Publication: Y. Zheng, et al. Nature Communications 2022, 13, 5578.
2DCC Role: Monolayer MoS2 on sapphire was grown using the 2DCC MOCVD and then transferred for fabrication of monolayer memtransistor.
What Has Been Achieved: In this study, we have fabricated a standalone in-memory stochastic computing architecture utilizing 29 MoS2 memtransistors for the hardware implementation of Bayesian networks.
Importance of the Achievement: Here we have experimentally demonstrated a low-power, and compact stochastic bit (s-bit) generator circuit built entirely using 2D memtransistors and monolithically integrated the s-bit generators with 2D memtransistor-based logic gates to achieve hardware implementation of BN at an energy expenditure of 1.2 nJ of energy for precise computation.
Unique Feature(s) of the MIP that Enabled this Achievement: 2DCC-MIP’s MOCVD growth of high-quality, wafer-scale MoS2 films.

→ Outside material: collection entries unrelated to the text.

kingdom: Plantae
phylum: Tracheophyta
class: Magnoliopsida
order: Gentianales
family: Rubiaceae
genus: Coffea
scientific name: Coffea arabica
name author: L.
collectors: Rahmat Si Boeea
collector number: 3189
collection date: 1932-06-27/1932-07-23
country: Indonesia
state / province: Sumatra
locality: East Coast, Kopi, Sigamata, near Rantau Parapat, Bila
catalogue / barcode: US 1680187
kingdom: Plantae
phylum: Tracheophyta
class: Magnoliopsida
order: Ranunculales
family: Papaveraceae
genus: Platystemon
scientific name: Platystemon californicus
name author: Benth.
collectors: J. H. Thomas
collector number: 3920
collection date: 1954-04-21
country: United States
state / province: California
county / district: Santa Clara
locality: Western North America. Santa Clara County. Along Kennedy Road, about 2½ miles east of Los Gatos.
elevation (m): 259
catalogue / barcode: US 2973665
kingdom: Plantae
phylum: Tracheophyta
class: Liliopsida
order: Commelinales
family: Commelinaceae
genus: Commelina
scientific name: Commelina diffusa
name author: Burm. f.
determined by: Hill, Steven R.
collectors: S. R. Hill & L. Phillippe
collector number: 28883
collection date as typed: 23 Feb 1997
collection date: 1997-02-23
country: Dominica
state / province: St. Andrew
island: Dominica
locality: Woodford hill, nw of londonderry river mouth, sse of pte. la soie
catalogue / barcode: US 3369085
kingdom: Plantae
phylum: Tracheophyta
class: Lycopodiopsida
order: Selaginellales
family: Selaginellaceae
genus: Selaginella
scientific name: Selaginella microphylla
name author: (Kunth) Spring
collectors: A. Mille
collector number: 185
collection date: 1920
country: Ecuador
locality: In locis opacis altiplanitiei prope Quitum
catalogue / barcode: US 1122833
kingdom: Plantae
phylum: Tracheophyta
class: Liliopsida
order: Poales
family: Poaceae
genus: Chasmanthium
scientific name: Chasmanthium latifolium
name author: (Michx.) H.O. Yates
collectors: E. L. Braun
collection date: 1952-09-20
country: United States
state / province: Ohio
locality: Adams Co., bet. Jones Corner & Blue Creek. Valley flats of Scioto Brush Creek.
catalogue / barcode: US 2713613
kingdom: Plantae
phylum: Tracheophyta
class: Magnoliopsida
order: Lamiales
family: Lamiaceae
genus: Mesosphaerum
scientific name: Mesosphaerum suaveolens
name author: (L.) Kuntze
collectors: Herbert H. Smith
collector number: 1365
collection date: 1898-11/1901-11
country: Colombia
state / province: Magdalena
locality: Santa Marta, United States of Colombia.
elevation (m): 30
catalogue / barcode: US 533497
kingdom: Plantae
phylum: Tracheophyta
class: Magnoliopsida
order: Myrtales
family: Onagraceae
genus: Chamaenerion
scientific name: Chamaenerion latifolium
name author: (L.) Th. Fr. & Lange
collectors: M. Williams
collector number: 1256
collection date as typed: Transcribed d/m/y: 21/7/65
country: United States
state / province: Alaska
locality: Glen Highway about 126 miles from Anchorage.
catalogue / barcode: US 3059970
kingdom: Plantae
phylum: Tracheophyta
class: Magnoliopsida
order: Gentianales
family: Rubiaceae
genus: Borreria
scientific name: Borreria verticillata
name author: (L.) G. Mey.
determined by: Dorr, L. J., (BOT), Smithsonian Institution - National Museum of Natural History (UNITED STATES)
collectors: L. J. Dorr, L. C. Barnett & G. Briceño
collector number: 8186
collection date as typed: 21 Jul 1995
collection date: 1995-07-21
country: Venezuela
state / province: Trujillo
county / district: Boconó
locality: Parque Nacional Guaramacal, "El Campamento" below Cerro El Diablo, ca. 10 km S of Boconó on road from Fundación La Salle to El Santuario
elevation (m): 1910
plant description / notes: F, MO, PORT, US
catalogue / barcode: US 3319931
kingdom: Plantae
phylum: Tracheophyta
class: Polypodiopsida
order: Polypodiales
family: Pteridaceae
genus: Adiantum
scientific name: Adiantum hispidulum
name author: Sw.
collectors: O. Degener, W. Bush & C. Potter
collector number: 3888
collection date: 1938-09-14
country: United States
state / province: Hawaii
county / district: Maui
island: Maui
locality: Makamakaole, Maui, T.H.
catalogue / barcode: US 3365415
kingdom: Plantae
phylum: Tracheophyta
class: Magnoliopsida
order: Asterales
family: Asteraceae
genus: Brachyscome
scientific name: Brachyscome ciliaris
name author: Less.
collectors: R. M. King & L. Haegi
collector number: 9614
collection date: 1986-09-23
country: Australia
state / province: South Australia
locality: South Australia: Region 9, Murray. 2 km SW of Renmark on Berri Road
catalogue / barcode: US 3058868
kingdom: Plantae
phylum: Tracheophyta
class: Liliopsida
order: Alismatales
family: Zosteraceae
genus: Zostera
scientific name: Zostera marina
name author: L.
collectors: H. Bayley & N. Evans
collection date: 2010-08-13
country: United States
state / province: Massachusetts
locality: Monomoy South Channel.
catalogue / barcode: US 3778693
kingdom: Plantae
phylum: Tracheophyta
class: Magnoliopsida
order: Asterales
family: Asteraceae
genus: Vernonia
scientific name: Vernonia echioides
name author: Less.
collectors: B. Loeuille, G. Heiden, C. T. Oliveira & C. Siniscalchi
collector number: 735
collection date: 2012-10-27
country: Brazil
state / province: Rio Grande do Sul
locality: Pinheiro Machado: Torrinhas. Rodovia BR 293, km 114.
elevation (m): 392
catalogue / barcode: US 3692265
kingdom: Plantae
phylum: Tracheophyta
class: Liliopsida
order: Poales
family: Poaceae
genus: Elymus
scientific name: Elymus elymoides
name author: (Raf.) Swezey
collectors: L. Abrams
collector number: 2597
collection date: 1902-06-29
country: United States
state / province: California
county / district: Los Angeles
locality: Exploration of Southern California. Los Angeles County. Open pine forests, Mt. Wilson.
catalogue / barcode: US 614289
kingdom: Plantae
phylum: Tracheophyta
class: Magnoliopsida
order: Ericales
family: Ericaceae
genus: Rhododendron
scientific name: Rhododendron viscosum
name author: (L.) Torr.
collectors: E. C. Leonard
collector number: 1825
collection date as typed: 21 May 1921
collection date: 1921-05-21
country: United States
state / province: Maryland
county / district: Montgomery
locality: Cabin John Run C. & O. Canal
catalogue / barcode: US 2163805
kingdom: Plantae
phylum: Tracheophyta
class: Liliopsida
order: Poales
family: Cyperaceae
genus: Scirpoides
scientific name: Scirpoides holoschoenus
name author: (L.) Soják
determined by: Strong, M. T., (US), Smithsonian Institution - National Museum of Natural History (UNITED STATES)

The growth of high-quality monolayer MoS2 films enabled us to fabricate medium-scale integrated circuits for hardware implementation of Bayesian networks.
Publication: Yikai Zheng, Harikrishnan Ravichandran, Thomas F Schranghamer, Nicholas Trainor, Joan Redwing, Saptarshi Das. Hardware implementation of Bayesian network based on two-dimensional memtransistors. Nature Communication 2022, 13 (1), 5578. DOI: 10.1038/s41467-022-33053-x.
Acknowledgements: The work was supported by Army Research Office (ARO) through Contract Number W911NF1920338 and National Science Foundation (NSF) through a CAREER Award under grant no. ECCS-2042154.. Authors also acknowledge the materials support from the National Science Foundation (NSF) through the Pennsylvania State University 2D Crystal Consortium–Materials Innovation Platform (2DCC-MIP) under NSF cooperative agreement DMR-2039351.